To Fullmer, risk is really the probability of an event occurring and the magnitude of the consequences of it occurring. An event with a high probability and a low magnitude may have the same exposure to risk as an event with low probability and high magnitude. Consider his example: Let's say the fine for a speeding ticket is $100 when the driver's speed is less than 15 miles per hour over the speeding limit and $1,000 when the driver's speed is more than 15 miles over the limit. Now say you are driving on a road where the posted speed limit is 50 miles per hour. "Clearly, the risk to you of driving 67 miles per hour on this road is much greater than the risk of driving 63 miles an hour," he wrote. "This is true even if the probability of getting caught is exactly the same."
What does this have to do with the topic of financial planning? Simply this: "Models that measure only the probability of failure ignore one side of the risk equation completely."

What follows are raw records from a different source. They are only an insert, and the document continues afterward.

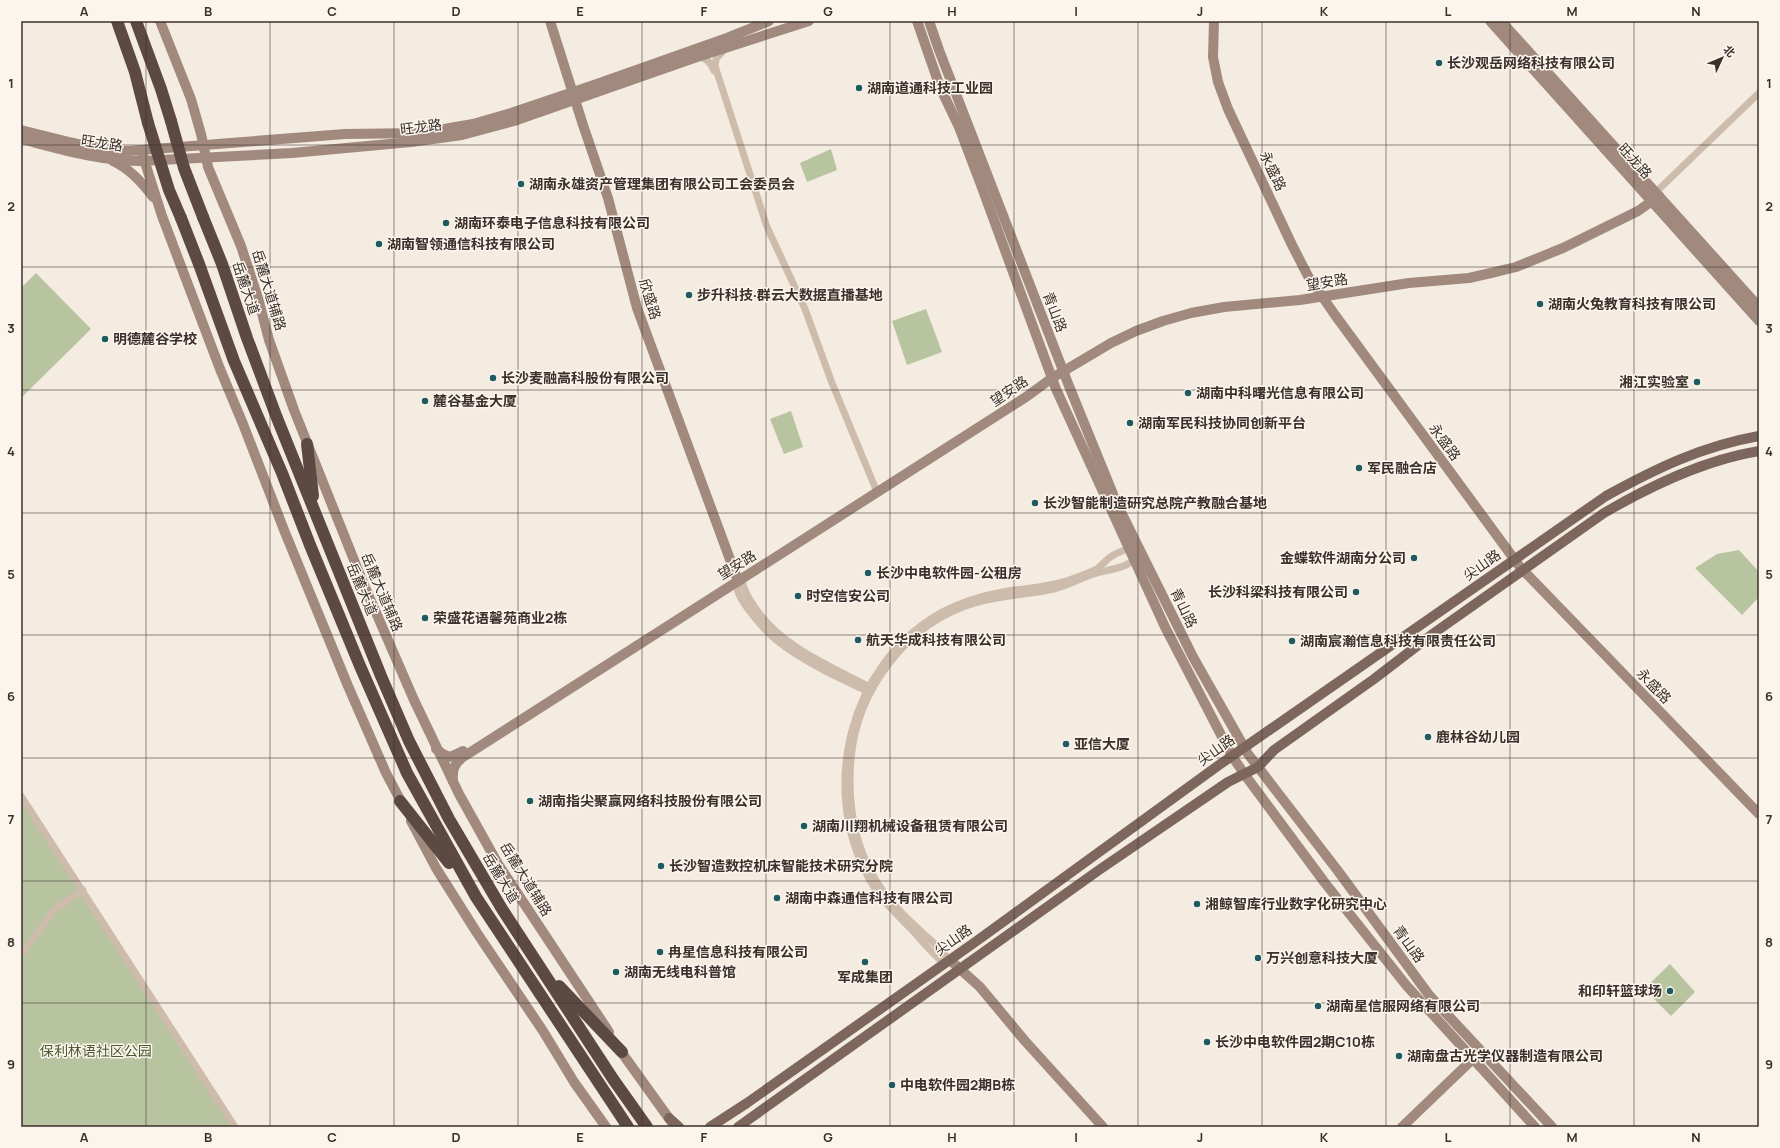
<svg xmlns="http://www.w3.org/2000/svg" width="1780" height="1148" font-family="Manrope,'Noto Sans SC',sans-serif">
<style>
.green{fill:#b8c4a0}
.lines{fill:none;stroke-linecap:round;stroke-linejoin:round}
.street{stroke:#cdbbac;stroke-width:7}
.secondary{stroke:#a18a7d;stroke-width:10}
.primary{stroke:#7d675c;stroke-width:10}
.highway{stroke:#5c4a42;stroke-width:12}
.highway-bridge{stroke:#5c4a42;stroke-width:12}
.grid{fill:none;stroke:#3b302b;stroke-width:1;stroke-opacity:0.55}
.poi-dot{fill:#1f5a5e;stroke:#fbf5ee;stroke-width:1.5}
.labels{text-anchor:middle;stroke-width:3;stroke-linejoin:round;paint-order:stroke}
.poi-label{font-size:14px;font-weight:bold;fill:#3b302b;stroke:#fbf5ee;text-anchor:start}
.street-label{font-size:14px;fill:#3b302b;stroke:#fbf5ee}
.park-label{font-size:14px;fill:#4a5a2e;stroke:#fbf5ee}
.neatline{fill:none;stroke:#3b302b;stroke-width:1.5}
.grid-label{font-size:13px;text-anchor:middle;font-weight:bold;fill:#3b302b}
</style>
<rect width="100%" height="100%" fill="#f4ebe1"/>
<g class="green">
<path d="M 831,149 L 837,170 L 807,182 L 800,163 Z"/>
<path d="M 36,273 L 91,329 L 21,398 L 21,288 Z"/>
<path d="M 926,309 L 942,352 L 907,365 L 892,321 Z"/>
<path d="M 791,411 L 803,447 L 784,454 L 770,419 Z"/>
<path d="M 1739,550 L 1759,572 L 1759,597 L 1742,615 L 1695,568 L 1717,554 Z"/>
<path d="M 21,796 L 235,1127 L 21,1127 Z"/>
<path d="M 1670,964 L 1695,992 L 1671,1016 L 1644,989 Z"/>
</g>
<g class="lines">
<g class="street">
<path d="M 724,50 L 716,59 L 715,66 L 767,227 L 805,309 L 832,383 L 877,492"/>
<path d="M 697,57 C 706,57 711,62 714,71"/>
<path d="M 1656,192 L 1759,93"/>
<path d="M 742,578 C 743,589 748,597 754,606 C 781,647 830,666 872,688"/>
<path d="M 738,581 C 735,592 742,600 748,609 C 756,619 764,630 775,639 C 802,661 837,677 869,692"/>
<path d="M 21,796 L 235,1127"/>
<path d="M 21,955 L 55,909 L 83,890"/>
<path d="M 950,960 C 942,952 935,943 926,936 C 911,922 895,908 883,891 C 855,852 847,806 851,759 C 857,690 907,623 975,603 C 1001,595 1028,595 1054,589 C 1070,585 1084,576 1100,572 C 1110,570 1132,566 1136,557"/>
<path d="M 945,964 C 932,954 923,942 912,930 C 895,913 878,897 867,875 C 820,786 850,667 937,615 C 958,603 984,595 1008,591 C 1028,588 1047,587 1066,581 C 1076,578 1086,574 1095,570 C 1101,567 1105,561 1109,558 C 1115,553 1123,551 1129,548 L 1132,548"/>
</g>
<g class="secondary">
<path d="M 160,21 L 191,99 L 201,134 L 208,167 L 241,246 L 258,298 L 269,340 L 294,410 L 364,585 L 414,700 L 459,794 L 498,864 L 609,1032"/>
<path d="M 550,21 L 583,125 L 608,198 L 637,308 L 738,581"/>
<path d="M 917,21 L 940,87 L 959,127 L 981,185 L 1056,389 L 1165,627 L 1232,756 L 1245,775 L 1325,883 L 1406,985 L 1535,1127"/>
<path d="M 929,21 L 939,50 L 1069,386 L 1117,504 L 1193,657 L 1248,754 L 1338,871 L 1429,995 L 1552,1127"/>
<path d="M 1214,21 L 1213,57 L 1218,82 L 1228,109 L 1292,245 L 1308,276 L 1335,315 L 1520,567 L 1759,814"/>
<path d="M 1490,21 L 1759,321"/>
<path d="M 1501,21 L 1759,307"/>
<path d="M 21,130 C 56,139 92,149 128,151 L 345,134 L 421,133 L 473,124 L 511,113 L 594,85 L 727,38 L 769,21"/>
<path d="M 21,139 C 60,149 100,161 141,161 L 292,153 L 411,142 L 462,135 L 514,121 L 697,57 L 809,21"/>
<path d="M 141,150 L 162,216 L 220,369 L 243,424 L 284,530 L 348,686 L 386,773 L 404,807"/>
<path d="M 113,161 C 130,169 142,182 153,197"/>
<path d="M 436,749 L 443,754 L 450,757 L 463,751"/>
<path d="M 453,781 C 452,770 454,764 463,757 L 1026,397 L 1052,378 L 1111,343 L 1136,331 L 1163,321 L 1191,313 L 1224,307 L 1300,300 L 1409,283 L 1469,278 L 1491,273 L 1516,267 L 1563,248 L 1638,211 L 1659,196"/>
<path d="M 411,821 L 436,868 L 477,933 L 543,1031 L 574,1082 L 606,1127"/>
<path d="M 950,960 L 980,987 L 1025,1041 L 1103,1127"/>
<path d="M 617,1046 L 673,1124"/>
<path d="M 1402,1127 L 1478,1054"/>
</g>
<g class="primary">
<path d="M 669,1118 L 679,1127"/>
<path d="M 710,1127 L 747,1103 L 978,940 L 1219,765 L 1606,496 C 1655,469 1702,446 1759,436"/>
<path d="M 738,1127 L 1099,870 L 1228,782 L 1258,767 L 1274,750 L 1374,679 L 1434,633 L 1604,513 C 1652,485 1704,460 1759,451"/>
</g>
<g class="highway">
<path d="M 117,21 L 135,72 L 148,123"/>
<path d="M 136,21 L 161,89 L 171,121"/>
<path d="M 203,217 L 222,264 L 247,338 L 277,418 L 381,676 L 409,741 L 449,819 L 502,909 L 613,1079 L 647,1127"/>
<path d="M 181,218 L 199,264 L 234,361 L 282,473 L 310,545 L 360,666 L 407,773 L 476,897 L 628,1127"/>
<path d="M 307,444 L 313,496"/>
<path d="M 400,801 L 449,863"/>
<path d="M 559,986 L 622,1052"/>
</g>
<g class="highway-bridge">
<path d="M 171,121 L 184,168 L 203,217"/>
<path d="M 148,123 L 169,190 L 181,218"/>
</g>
</g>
<path class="grid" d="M 146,21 L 146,1127M 270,21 L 270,1127M 394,21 L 394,1127M 518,21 L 518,1127M 642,21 L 642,1127M 766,21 L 766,1127M 890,21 L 890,1127M 1014,21 L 1014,1127M 1138,21 L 1138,1127M 1262,21 L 1262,1127M 1386,21 L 1386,1127M 1510,21 L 1510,1127M 1634,21 L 1634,1127M 21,145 L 1759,145M 21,267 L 1759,267M 21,390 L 1759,390M 21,513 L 1759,513M 21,635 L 1759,635M 21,758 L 1759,758M 21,881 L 1759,881M 21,1003 L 1759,1003"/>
<g class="poi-dot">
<circle cx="1439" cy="63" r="4"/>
<circle cx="859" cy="88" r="4"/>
<circle cx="521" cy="184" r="4"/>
<circle cx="446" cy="223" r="4"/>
<circle cx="379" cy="244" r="4"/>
<circle cx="689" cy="295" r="4"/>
<circle cx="1540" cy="304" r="4"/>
<circle cx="105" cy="339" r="4"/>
<circle cx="493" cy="378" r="4"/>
<circle cx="1697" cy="382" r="4"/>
<circle cx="1188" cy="393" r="4"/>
<circle cx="425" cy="401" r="4"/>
<circle cx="1130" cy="423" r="4"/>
<circle cx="1359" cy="468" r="4"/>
<circle cx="1035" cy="503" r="4"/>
<circle cx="1414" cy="558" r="4"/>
<circle cx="868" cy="573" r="4"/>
<circle cx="1356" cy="592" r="4"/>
<circle cx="798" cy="596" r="4"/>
<circle cx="425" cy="618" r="4"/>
<circle cx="858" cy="640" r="4"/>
<circle cx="1292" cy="641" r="4"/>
<circle cx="1428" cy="737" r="4"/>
<circle cx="1066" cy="744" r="4"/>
<circle cx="530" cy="801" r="4"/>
<circle cx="804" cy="826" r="4"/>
<circle cx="661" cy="866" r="4"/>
<circle cx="777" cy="898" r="4"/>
<circle cx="1197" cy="904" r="4"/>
<circle cx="660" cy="952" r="4"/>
<circle cx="1258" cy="958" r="4"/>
<circle cx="865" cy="962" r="4"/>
<circle cx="616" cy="972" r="4"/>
<circle cx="1670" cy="991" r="4"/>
<circle cx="1318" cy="1006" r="4"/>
<circle cx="1207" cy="1042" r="4"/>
<circle cx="1399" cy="1056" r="4"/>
<circle cx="892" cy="1085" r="4"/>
</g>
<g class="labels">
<g class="poi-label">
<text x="1447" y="68">长沙观岳网络科技有限公司</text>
<text x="867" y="93">湖南道通科技工业园</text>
<text x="529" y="189">湖南永雄资产管理集团有限公司工会委员会</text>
<text x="454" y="228">湖南环泰电子信息科技有限公司</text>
<text x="387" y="249">湖南智领通信科技有限公司</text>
<text x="697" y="300">步升科技·群云大数据直播基地</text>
<text x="1548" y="309">湖南火兔教育科技有限公司</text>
<text x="113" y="344">明德麓谷学校</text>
<text x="501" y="383">长沙麦融高科股份有限公司</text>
<text x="1689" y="387" text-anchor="end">湘江实验室</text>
<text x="1196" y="398">湖南中科曙光信息有限公司</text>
<text x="433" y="406">麓谷基金大厦</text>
<text x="1138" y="428">湖南军民科技协同创新平台</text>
<text x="1367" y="473">军民融合店</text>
<text x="1043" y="508">长沙智能制造研究总院产教融合基地</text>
<text x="1406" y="563" text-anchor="end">金蝶软件湖南分公司</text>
<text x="876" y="578">长沙中电软件园-公租房</text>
<text x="1348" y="597" text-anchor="end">长沙科梁科技有限公司</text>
<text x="806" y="601">时空信安公司</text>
<text x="433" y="623">荣盛花语馨苑商业2栋</text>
<text x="866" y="645">航天华成科技有限公司</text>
<text x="1300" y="646">湖南宸瀚信息科技有限责任公司</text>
<text x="1436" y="742">鹿林谷幼儿园</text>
<text x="1074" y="749">亚信大厦</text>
<text x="538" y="806">湖南指尖聚赢网络科技股份有限公司</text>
<text x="812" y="831">湖南川翔机械设备租赁有限公司</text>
<text x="669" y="871">长沙智造数控机床智能技术研究分院</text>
<text x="785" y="903">湖南中森通信科技有限公司</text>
<text x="1205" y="909">湘鲸智库行业数字化研究中心</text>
<text x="668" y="957">冉星信息科技有限公司</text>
<text x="1266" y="963">万兴创意科技大厦</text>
<text x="624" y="977">湖南无线电科普馆</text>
<text x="865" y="982" text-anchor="middle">军成集团</text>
<text x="1662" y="996" text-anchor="end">和印轩篮球场</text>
<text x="1326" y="1011">湖南星信服网络有限公司</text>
<text x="1215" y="1047">长沙中电软件园2期C10栋</text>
<text x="1407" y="1061">湖南盘古光学仪器制造有限公司</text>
<text x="900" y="1090">中电软件园2期B栋</text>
</g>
<g class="street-label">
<text transform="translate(421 127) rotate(-7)" y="5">旺龙路</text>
<text transform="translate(102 143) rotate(8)" y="5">旺龙路</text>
<text transform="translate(1635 161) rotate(48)" y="5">旺龙路</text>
<text transform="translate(1273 171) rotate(65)" y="5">永盛路</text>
<text transform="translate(1327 282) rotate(-9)" y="5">望安路</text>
<text transform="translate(246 288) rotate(71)" y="5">岳麓大道</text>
<text transform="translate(269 290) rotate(73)" y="5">岳麓大道辅路</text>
<text transform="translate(650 299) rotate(73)" y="5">欣盛路</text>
<text transform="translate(1055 312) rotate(69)" y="5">青山路</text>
<text transform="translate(1009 391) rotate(-34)" y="5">望安路</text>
<text transform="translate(1445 442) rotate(54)" y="5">永盛路</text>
<text transform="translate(737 565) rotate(-32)" y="5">望安路</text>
<text transform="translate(1482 565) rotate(-35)" y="5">尖山路</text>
<text transform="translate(362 589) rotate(67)" y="5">岳麓大道</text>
<text transform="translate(382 592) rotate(67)" y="5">岳麓大道辅路</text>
<text transform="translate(1184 608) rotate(64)" y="5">青山路</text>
<text transform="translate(1654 686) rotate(46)" y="5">永盛路</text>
<text transform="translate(1216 750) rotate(-35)" y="5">尖山路</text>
<text transform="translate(501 878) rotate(59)" y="5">岳麓大道</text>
<text transform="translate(526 879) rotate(58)" y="5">岳麓大道辅路</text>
<text transform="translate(953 940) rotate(-35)" y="5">尖山路</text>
<text transform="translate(1409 944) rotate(54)" y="5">青山路</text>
</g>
<g class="park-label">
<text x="96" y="1056">保利林语社区公园</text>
</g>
</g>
<rect width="1780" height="1148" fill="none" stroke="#fbf5ee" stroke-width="44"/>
<g transform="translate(1722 58) rotate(46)" stroke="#fbf5ee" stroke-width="3" paint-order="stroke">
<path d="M0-3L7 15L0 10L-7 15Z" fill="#3b302b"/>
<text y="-6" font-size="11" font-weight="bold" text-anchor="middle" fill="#3b302b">北</text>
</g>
<rect x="22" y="22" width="1736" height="1104" class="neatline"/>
<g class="grid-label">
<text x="84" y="16">A</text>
<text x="208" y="16">B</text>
<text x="332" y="16">C</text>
<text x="456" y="16">D</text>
<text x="580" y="16">E</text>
<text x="704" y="16">F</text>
<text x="828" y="16">G</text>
<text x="952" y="16">H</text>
<text x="1076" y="16">I</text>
<text x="1200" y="16">J</text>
<text x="1324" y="16">K</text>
<text x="1448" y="16">L</text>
<text x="1572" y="16">M</text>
<text x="1696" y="16">N</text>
<text x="11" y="88">1</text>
<text x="1769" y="88">1</text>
<text x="11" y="211">2</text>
<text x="1769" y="211">2</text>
<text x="11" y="333">3</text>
<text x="1769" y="333">3</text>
<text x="11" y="456">4</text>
<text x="1769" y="456">4</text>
<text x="11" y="579">5</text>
<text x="1769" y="579">5</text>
<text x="11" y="701">6</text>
<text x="1769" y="701">6</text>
<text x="11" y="824">7</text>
<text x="1769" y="824">7</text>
<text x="11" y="947">8</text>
<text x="1769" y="947">8</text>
<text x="11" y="1069">9</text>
<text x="1769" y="1069">9</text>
<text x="84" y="1142">A</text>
<text x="208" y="1142">B</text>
<text x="332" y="1142">C</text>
<text x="456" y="1142">D</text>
<text x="580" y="1142">E</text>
<text x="704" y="1142">F</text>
<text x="828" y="1142">G</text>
<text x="952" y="1142">H</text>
<text x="1076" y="1142">I</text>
<text x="1200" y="1142">J</text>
<text x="1324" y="1142">K</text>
<text x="1448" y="1142">L</text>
<text x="1572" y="1142">M</text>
<text x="1696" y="1142">N</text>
</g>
</svg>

Fullmer isn't suggesting that Monte Carlo be scrapped. Simulation models actually lend themselves very well to proper risk measurement but only if they measure both the probability of failure and the magnitude of the failure cases that occur. Right now, however, the models use this calculation: The magnitude is the total amount of desired spending and bequeathing (how much money is left to heirs and others after you die) that does not occur because the portfolio ran out of money -- often referred to as "shortfall." In other words, the existing tools use this model: Shortfall risk equals probability of shortfall.
A better risk measure, however, would be this: Shortfall risk equals probability of shortfall times the magnitude of shortfall. To be fair, probability statistics may be good enough as a quick check on whether a particular spending plan is reasonable, Fullmer wrote. But they are "inadequate when comes to actual decision making."
In fact, by focusing solely on the "probability component of risk," he says you may wind up with a portfolio that's too aggressive, that is too heavily weighted in stocks. That's a direct result of ignoring the magnitude of the failure.
Said Fullmer: "Getting the risk measure correct is vitally important."
How does one go about doing that? Unfortunately, that's no easy task. Most planning tools today don't boast about whether they measure risk completely. Instead, Fullmer says you have to approach these tools with a "buyer beware" frame of mind. If you use a Monte Carlo simulation tool and it tells you that you have a 90% chance of success and then recommends a portfolio, beware. If on the other hand, the tool suggests that you have a 20% chance of failure, that you would run out of money in year 10, and then presents a portfolio that minimizes the severity of it not working, well, that tool might be worth using.
To be sure, the next generation of financial-planning and retirement-income tools might incorporate magnitude into the risk equation. For now, however, consider yourself warned: Use these tools at your own risk.